Would you be able to point which elements of dimension definition are not compatible with CubiQL? (Code List part? Components Specification? Dimension Property?)

Results:

screen shot 2018-08-24 at 16 04 13
arekstasiewicz commented 6 years ago

update: looks like usage of ComponentSpecification / ComponentProperty needs to be documented in CubiQL, we managed to adjust it in test data

zeginis commented 6 years ago

@arekstasiewicz what is the status of this issue? Does MI data work properly with CubiQL?

robthomas-marine commented 6 years ago

@zeginis On Friday I was able to get the MI SPARQL endpoint data working with: java -jar graphql-qb-0.2.0-standalone.jar --port 9000 --endpoint https://linked.marine.ie/sparql

A basic dataset query (query={datasets{uri%20title%20description%20}%20}) is working. Where can I get some additional queries to further test CubiQL functionality?

zeginis commented 6 years ago

@robthomas-marine at the readme file you can find many example queries. Open the links and copy the queries to try them locally.

How did you managed to run CubiQL at your endpoit? What changes or configuration did you used? It will of great help to have your feedback on the issues you encountered and how you fixed them.

Note that there is a minor change at the CubiQL schema at the latest versions

It uses ... page {observation ... instead of ... page {observations ...

e.g.

_SUPPLIED DATA_:

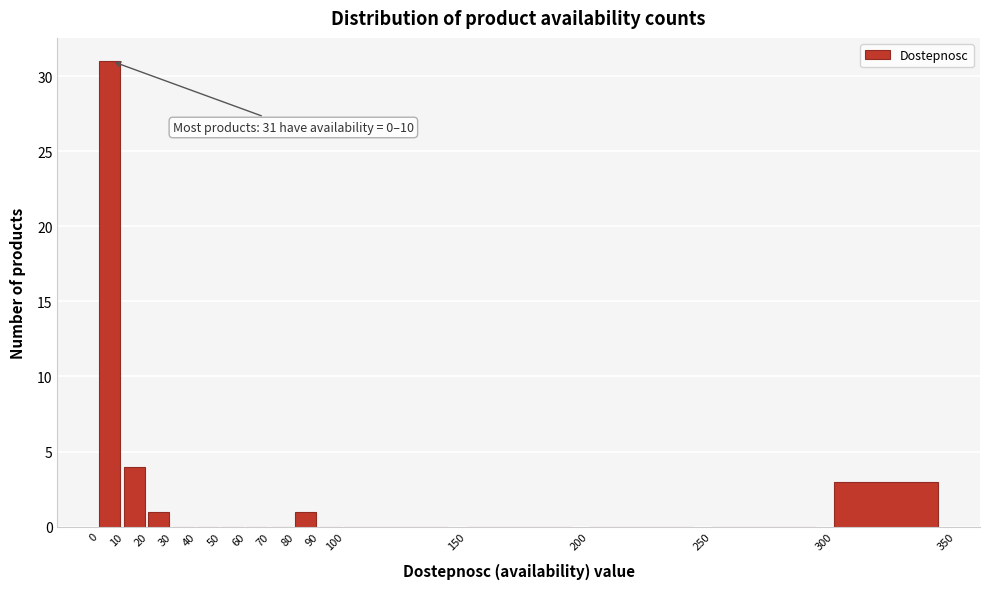

Over which range of the x-axis is the bar tallest?

0 to 10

_EXERCISE REQUIREMENTS_:
a. Name the parts of a dimension definition that the first comment in the CubiQL forum thread offers as possible sources of incompatibility with CubiQL.
b. In the CubiQL forum thread, what port number is given in the command used to get the MI SPARQL endpoint data working?

_EXPECTED RESPONSES_:
a. Code List part, Components Specification, Dimension Property

b. 9000